- _Aim of the task_
In the forum post below about cancellation with the Task Parallel Library, which version of .NET does the project use?

- _Document passage_
+ + +
I am posting this partly out of intrest on how the Task Parallel Library works, and for spreading knowledge. And also for investigating whether my "Cancellation" updates is the reason to a new issue where the user is suddenly logged out.
The project I am working on have these components:
Web forms site. A website that acts as portal for administrating company vehicles. Further refered as "Web"
WCF web service. A backend service on a seperate machine. Further refered as "Service"
Third party service. Further refered as "3rd"
Note: I am using .NET 4.0. Therefore the newer updates to the Task Parallel Library are not available.
The issue that I was assigned to fix was that the login function was very slow and CPU intensive. This later was later admitted to be a problem in the Third party service. However I tried to optimize the login behavior as well as I could.
The login request and response doesn't contain perticularly much data. But for gathering the response data several API calls are made to the Third party service.
1. Pre changes
The Web invokes a WCF method on the Service for gathering "session data".
This method would sometimes take so long that it would timeout (I think the timeout was set to 1 minute).
A pseudo representation of the "GetSessionData" method:
var agreements = getAgreements(request);
foreach (var agreement in agreements)
{
getAgreementDetails(agreement);
var customers = getCustomersWithAgreement(agreement);
foreach (var customer in customers)
{
getCustomerInfo(customer);
getCustomerAddress(customer);
getCustomerBranches(customer);
}
}
var person = getPerson(request);
var accounts = getAccount(person.Id);
foreach (var account in accounts)
{
var accountDetail = getAccountDetail(account.Id);
foreach (var vehicle in accountDetail.Vehicles)
{
getCurrentMilageReport(vehicle.Id);
}
}
return sessionData;
See gist for code snippet.
This method quickly becomes heavy the more agreements and accounts the user has.
2. Parallel.ForEach
I figured that I could replace foreach loops with a Parallel.ForEach(). This greatly improved the speed of the method for larger users.
See gist for code snippet.
3. Cancel
Another problem we had was that when the web services server is maxed on CPU usage, all method calls becomes much slower and could result in a timeout for the user. And a popular response to a timeout is to try again, so the user triggers another login attempt which is "queued"(?) due to the high CPU usage levels. This all while the first request has not returned yet.
We discovered that the request is still alive if the web site times out. So we decided to implement a similiar timeout on the Service side.
See gist for code snippet.
The idea is that GetSessionData(..) is to be invoked with a CancellationToken that will trigger Cancel after about the same time as the Web timeout. So that no work will be done if no one is there to show or use the results.
I also implemented the cancellation for the method calls to the Third party service.
Is it correct to share the same CancellationToken for all of the loops and service calls? Could there be an issue when all threads are "aborted" by throwing the cancel exception?
See gist for code snippet.
Is it correct to share the same CancellationToken for all of the loops and service calls? Could there be an issue when all threads are "aborted" by throwing the cancel exception?
+ + +
- _Supplied data_
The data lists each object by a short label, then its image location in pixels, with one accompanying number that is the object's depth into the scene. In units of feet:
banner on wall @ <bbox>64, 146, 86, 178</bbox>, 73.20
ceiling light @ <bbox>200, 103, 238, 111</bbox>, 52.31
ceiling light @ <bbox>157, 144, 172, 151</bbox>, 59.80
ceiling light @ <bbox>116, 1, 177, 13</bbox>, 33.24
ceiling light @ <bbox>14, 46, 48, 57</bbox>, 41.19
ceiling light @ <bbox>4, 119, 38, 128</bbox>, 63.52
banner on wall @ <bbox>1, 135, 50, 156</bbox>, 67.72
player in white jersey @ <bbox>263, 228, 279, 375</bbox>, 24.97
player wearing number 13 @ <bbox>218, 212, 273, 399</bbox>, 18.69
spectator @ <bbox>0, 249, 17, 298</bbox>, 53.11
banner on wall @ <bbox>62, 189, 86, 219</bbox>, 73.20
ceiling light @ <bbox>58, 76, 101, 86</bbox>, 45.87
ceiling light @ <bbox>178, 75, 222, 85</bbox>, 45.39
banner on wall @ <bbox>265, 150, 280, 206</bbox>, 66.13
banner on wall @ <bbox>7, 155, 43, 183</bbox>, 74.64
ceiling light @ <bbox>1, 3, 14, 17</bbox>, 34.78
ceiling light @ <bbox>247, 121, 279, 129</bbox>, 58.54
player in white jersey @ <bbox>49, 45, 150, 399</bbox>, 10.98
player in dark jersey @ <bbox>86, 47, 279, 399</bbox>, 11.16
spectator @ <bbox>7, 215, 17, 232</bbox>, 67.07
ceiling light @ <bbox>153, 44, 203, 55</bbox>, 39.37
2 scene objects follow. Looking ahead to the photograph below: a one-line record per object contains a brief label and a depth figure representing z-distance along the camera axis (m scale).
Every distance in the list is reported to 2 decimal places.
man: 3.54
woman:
+ + +
- _Answer space_
.NET 4.0